Answer from the priest
Dear friend,
1. When in the disciplinary documents of the Church there is talk of burial, it alludes to interment, that is to say, under the ground.
This is because the burial of ordinary people has always been done underground among Christians. Only the rich could own a niche, or a cell, also called a tomb.
2. The Catechism of the Catholic Church speaks in general of burial: “The bodies of the departed must be treated with love and respect, with charity in faith and in the hope of the resurrection. The burial of the dead is a corporal work of mercy”(CCC 2300).
The Code of Canon Law never uses the term burial even in Latin, but speaks generically of interment, meaning both burial under the ground as well as in a niche.
3. Even the liturgy of the Church, when it entrusts the bodies of the deceased to the earth, with this expression means not only the burial under the ground but also the deposition in a niche.
4. From the very beginning, the bodies of Christians, in opposition to the pagan rite that implied cremation, were brought to a place specifically called a cemetery, from the Greek Koimeterion, which means dormitory.
The custody of the body, underground or in the niche, clearly manifested the expectation of the resurrection.
4. However, what you have noticed is true: the Instruction of the Congregation for the Doctrine of the Faith Ad resurgendum cum Christo of 25 August 2016, on the burial of the dead, in n. 3 says: “Following the ancient Christian tradition, the Church insistently recommends that the bodies of the deceased are buried in the cemetery or other sacred place. In remembrance of the death, burial and resurrection of the Lord, a mystery in the light of which the Christian meaning of death is manifested, inhumation is above all the most suitable form to express faith and hope in the bodily resurrection”.

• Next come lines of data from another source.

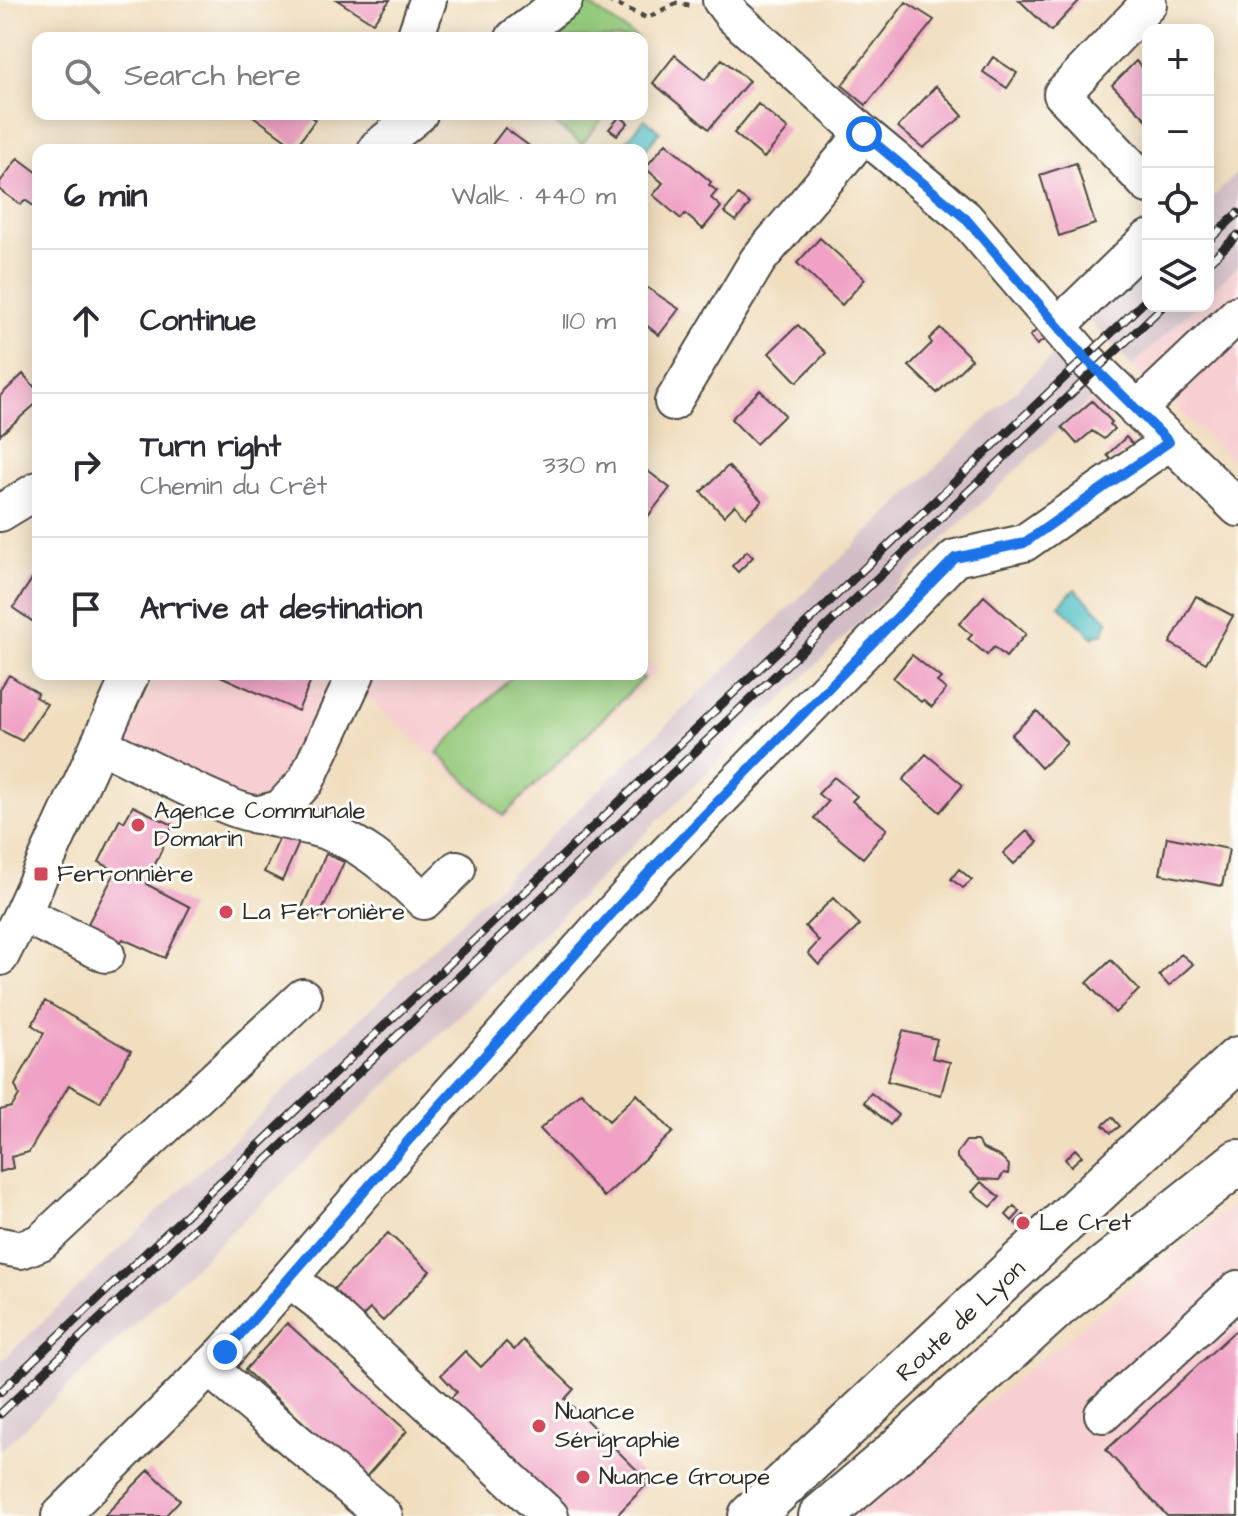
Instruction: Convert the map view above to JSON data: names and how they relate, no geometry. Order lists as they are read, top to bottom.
{
  "streets": {
    "main road": ["Route de Lyon"]
  },
  "places": {
    "other": [
      "Agence Communale Domarin",
      "La Ferronière",
      "Le Cret",
      "Nuance Sérigraphie",
      "Nuance Groupe"
    ],
    "transit": ["Ferronnière"]
  },
  "page": {
    "map_buttons": ["+", "−"],
    "search": "Search here",
    "heading": ["6 min", "Walk · 440 m"],
    "list": [
      ["Continue", "110 m"],
      ["Turn right", "Chemin du Crêt", "330 m"],
      "Arrive at destination"
    ]
  }
}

5. But it is evident here that precisely because of the approach to Christ, by burial we mean any form of burial.
In fact, Christ was not buried on the ground, but in the tomb carved into the rock that Joseph of Arimathea had initially made for himself: “and laid it in his new tomb that he had hewn in the rock. Then he rolled a huge stone across the entrance to the tomb and departed” (Mt 27,59-60).
The high priests after having sentenced Jesus to the most infamous death, the crucifixion, wanted him to have also the most infamous burial, that of being thrown directly into the common grave. In this case it would have been more difficult to say that he had risen from the dead.

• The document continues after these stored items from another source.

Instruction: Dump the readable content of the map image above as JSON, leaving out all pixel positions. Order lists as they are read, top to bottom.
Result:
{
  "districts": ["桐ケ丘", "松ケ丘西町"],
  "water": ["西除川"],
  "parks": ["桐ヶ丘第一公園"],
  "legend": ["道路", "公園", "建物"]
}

6. But what they wanted never happened because Joseph of Arimathea intervened, thus fulfilling the prophecy of Isaiah: “He was assigned a grave with the wicked, and with the rich in his death” (Is 53: 9).
Giuseppe Girotti comments: “The most obvious meaning of these words seems to be: they had assigned him to be buried with the wicked, but after death he was placed with the rich”.
7. St. Dominic was not placed in a niche, but was really buried, put under the ground.
Blessed Giordano, his first successor, in recalling the exhumation of the body carried out on the night between 23 and 24 May 1233 while approaching the day of canonization, writes: “There was underneath, buried in the earth, that wooden box in which the venerable Pope Gregory, then bishop of Ostia, had buried the sacred body”.
8. So everyone can do as he sees fit.
Paul VI wanted to be buried underground, not a sarcophagus as is generally done for Popes.
I thank you for your closeness with the Holy Father Dominic.
I wish you well, I remind you to the Lord and I bless you.